**What you will do:** The lines running from the one that contains "Yes. Both are within Carmel Unified School" to the end of the records below are what to reproduce, exactly and without pictures.

**Data to use:**
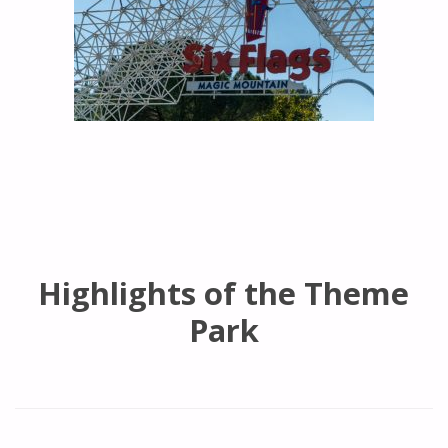
Highlights of the Theme
Park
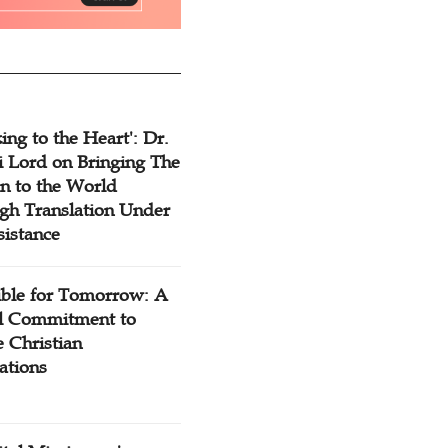
ing to the Heart': Dr.
 Lord on Bringing The
n to the World
gh Translation Under
sistance
ible for Tomorrow: A
l Commitment to
 Christian
ations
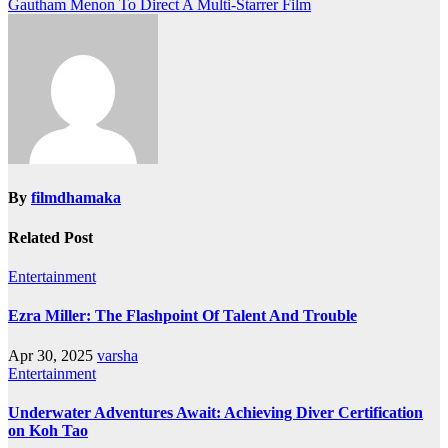
Gautham Menon To Direct A Multi-Starrer Film
navigation
By
filmdhamaka
Related Post
Entertainment
Ezra Miller: The Flashpoint Of Talent And Trouble
Apr 30, 2025
varsha
Entertainment
Underwater Adventures Await: Achieving Diver Certification
on Koh Tao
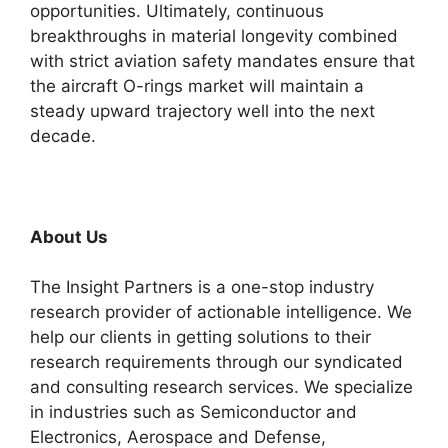
opportunities. Ultimately, continuous
breakthroughs in material longevity combined
with strict aviation safety mandates ensure that
the aircraft O-rings market will maintain a
steady upward trajectory well into the next
decade.
About Us
The Insight Partners is a one-stop industry
research provider of actionable intelligence. We
help our clients in getting solutions to their
research requirements through our syndicated
and consulting research services. We specialize
in industries such as Semiconductor and
Electronics, Aerospace and Defense,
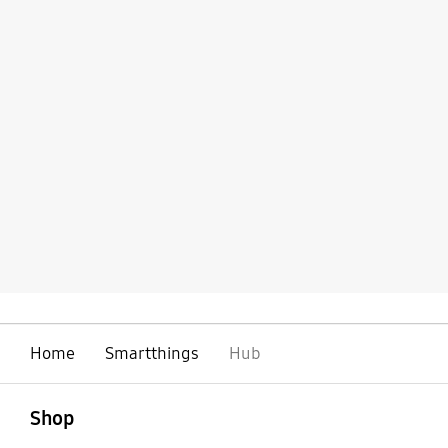
Home
Smartthings
Hub
open
Footer Navigation
Shop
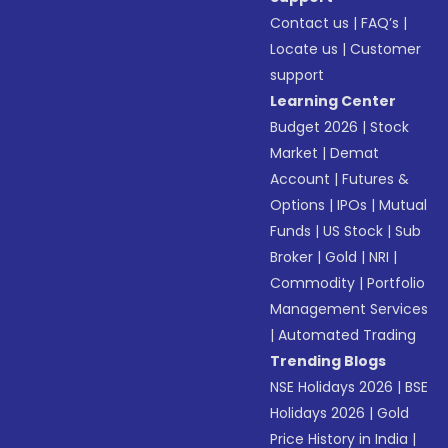
Contact us
|
FAQ’s
|
Locate us
|
Customer
support
Learning Center
Budget 2026
|
Stock
Market
|
Demat
Account
|
Futures &
Options
|
IPOs
|
Mutual
Funds
|
US Stock
|
Sub
Broker
|
Gold
|
NRI
|
Commodity
|
Portfolio
Management Services
|
Automated Trading
Trending Blogs
NSE Holidays 2026
|
BSE
Holidays 2026
|
Gold
Price History in India
|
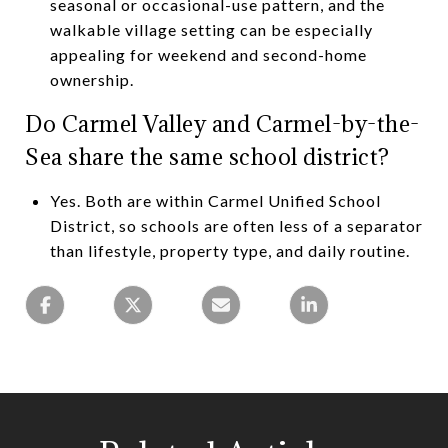
seasonal or occasional-use pattern, and the
walkable village setting can be especially
appealing for weekend and second-home
ownership.
Do Carmel Valley and Carmel-by-the-
Sea share the same school district?
Yes. Both are within Carmel Unified School
District, so schools are often less of a separator
than lifestyle, property type, and daily routine.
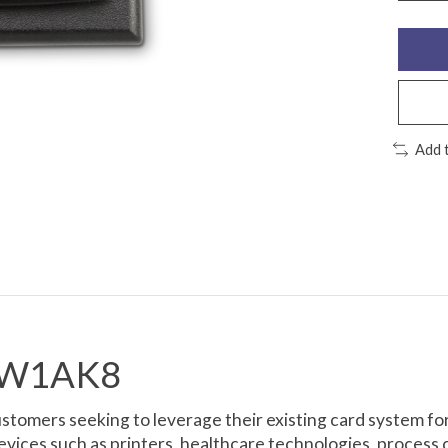
Add 
60W1AK8
tomers seeking to leverage their existing card system for
devices such as printers, healthcare technologies, proce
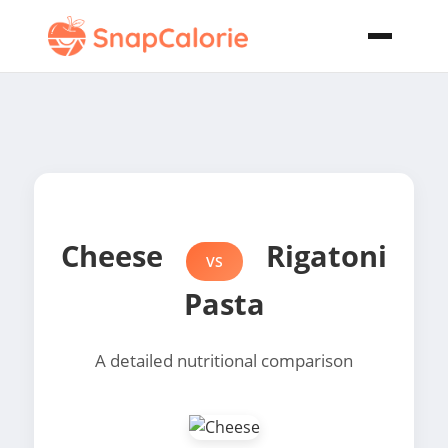
Cheese
Rigatoni
VS
Pasta
A detailed nutritional comparison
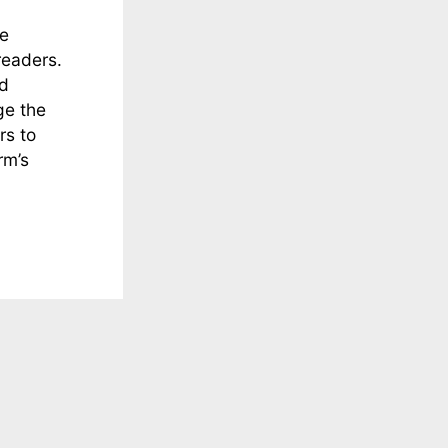
he
readers.
nd
ge the
rs to
rm’s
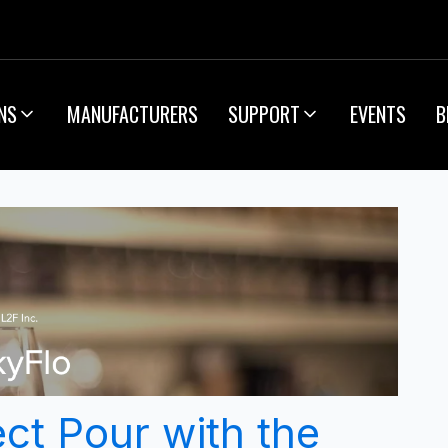
NS
MANUFACTURERS
SUPPORT
EVENTS
B
ct Pour with the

**Exercise response:**
Yes. Both are within Carmel Unified School
District, so schools are often less of a separator
than lifestyle, property type, and daily routine.
Add 
60W1AK8
tomers seeking to leverage their existing card system for
devices such as printers, healthcare technologies, proce
Cheese
Rigatoni
VS
Pasta
A detailed nutritional comparison
he
readers.
nd
ge the
rs to
rm’s
NS
MANUFACTURERS
SUPPORT
EVENTS
B
ct Pour with the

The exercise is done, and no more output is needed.